The summary contained herein of the 2016 Registration Rights Agreement does not purport to be complete and is qualified in its entirety by reference to the full text of such agreement, which is included as Exhibit 99.24 to this Schedule 13D and is incorporated herein by reference.
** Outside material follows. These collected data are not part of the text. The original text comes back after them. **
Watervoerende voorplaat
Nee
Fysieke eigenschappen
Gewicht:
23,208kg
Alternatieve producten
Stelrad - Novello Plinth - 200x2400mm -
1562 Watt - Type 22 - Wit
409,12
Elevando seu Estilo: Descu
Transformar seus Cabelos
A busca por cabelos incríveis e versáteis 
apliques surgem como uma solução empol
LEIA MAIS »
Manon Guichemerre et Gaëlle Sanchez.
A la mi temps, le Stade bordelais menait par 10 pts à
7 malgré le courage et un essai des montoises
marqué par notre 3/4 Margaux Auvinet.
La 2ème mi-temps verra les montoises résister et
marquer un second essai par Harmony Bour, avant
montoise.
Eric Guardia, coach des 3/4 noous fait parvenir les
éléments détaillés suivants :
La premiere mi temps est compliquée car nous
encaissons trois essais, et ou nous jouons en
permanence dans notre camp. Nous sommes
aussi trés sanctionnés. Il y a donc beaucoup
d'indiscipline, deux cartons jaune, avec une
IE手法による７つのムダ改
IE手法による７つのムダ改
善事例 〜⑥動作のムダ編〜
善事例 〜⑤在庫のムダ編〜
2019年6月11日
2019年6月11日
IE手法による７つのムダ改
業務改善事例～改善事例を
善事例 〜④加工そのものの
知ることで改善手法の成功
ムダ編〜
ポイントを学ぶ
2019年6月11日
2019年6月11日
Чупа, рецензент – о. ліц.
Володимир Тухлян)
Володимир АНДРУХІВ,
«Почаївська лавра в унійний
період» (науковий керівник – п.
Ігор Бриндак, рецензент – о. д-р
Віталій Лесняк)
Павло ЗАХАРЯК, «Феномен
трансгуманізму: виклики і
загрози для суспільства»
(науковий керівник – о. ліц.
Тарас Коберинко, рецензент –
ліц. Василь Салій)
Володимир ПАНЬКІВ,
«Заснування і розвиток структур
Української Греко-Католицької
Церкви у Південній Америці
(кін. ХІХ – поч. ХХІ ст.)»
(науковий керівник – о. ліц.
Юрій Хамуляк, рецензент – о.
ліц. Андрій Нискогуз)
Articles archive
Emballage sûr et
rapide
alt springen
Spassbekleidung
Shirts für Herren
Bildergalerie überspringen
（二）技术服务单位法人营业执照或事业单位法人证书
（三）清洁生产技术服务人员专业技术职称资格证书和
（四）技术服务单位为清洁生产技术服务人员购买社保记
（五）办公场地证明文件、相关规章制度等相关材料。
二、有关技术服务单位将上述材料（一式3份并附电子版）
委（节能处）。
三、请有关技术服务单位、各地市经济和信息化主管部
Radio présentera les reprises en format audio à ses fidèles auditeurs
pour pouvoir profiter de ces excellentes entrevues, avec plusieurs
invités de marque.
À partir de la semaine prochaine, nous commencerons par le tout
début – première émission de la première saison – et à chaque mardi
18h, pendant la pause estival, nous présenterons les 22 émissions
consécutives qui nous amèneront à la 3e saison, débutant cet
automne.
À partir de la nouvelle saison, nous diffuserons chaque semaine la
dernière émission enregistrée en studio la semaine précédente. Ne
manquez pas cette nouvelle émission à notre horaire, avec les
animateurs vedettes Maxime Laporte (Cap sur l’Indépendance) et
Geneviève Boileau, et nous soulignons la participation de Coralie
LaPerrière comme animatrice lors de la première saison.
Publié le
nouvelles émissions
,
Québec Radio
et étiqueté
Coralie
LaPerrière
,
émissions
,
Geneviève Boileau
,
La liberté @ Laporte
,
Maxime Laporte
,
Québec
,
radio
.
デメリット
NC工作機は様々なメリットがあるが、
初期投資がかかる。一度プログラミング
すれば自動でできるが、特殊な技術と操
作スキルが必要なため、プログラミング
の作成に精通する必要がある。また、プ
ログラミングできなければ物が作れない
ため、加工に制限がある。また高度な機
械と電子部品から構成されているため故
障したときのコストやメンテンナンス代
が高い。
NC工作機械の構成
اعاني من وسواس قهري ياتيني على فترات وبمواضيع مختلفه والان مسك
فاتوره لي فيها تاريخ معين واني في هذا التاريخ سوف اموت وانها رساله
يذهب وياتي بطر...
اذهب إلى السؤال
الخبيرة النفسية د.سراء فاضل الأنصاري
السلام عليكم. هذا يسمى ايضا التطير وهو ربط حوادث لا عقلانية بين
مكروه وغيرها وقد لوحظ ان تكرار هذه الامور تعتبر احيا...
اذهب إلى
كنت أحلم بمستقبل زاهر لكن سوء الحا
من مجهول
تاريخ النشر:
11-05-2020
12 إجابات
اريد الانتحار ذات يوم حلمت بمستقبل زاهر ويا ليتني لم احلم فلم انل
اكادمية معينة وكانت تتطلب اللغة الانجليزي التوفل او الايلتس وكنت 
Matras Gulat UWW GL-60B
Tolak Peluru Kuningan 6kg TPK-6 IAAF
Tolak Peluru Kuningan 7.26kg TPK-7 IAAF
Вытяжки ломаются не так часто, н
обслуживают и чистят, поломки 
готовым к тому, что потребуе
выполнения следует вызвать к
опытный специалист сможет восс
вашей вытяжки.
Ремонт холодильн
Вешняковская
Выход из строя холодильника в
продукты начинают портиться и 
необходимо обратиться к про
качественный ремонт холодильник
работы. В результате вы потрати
Item 7.    Material to Be Filed as Exhibits

Item 7 of the Schedule 13D is hereby amended by adding the following as Exhibits 99.24:
 
Exhibit 99.24
Registration Rights Agreement, dated as of December 29, 2016, among RMG Networks Holding Corporation, 2012 DOOH Investments LLC, DRW Commodities, LLC, and Children’s Trust C/U The Donald R. Wilson 2009 GRAT #1 (incorporated by reference to Exhibit 10. to the Current Report on Form 8-K filed by the Issuer on January 3, 2017).
 
 
 

 
 
CUSIP No.
74966K102
13D/A
Page 12 of 14
 
SIGNATURES
 
After reasonable inquiry and to the best of my knowledge and belief, I certify that the information set forth in this statement is true, complete and correct.
 
Dated:  January 4, 2017

2012 DOOH INVESTMENTS LLC
 
By: DOOH Investment Manager LLC
Its: Manager
 
By:        /s/ Donald R. Wilson, Jr.                                            
Name:  Donald R. Wilson, Jr.
Title:    Manager
 
 
DOOH INVESTMENT MANAGER LLC
 
By:        /s/ Donald R. Wilson, Jr.                                            
Name:  Donald R. Wilson, Jr.
Title:    Manager
 
 
DRW COMMODITIES, LLC
 
By:        /s/ Donald R. Wilson, Jr.                                            
Name:  Donald R. Wilson, Jr.
Title:    Manager
 

DRW HOLDINGS, LLC
 
By:        /s/ Donald R. Wilson, Jr.                                            
Name:  Donald R. Wilson, Jr.
Title:    Manager
 
/s/ Donald R. Wilson, Jr.
Donald R. Wilson, Jr.
 
 
 

 
 
CUSIP No.
74966K102
13D/A
Page 13 of 14
 
CHILDREN’S TRUST C/U THE
DONALD R. WILSON 2009 GRAT #1
 
By:         /s/ Jennifer Wilson                                 
Name:   Jennifer Wilson
Title:     Trustee
 
 
 

 
 
CUSIP No.
74966K102
13D/A
Page 14 of 14
 
Exhibit Index
 
Exhibit 99.24.
Registration Rights Agreement, dated as of December 29, 2016, among RMG Networks Holding Corporation, 2012 DOOH Investments LLC, DRW Commodities, LLC, and Children’s Trust C/U The Donald R. Wilson 2009 GRAT #1 (incorporated by reference to Exhibit 10. to the Current Report on Form 8-K filed by the Issuer on January 3, 2017).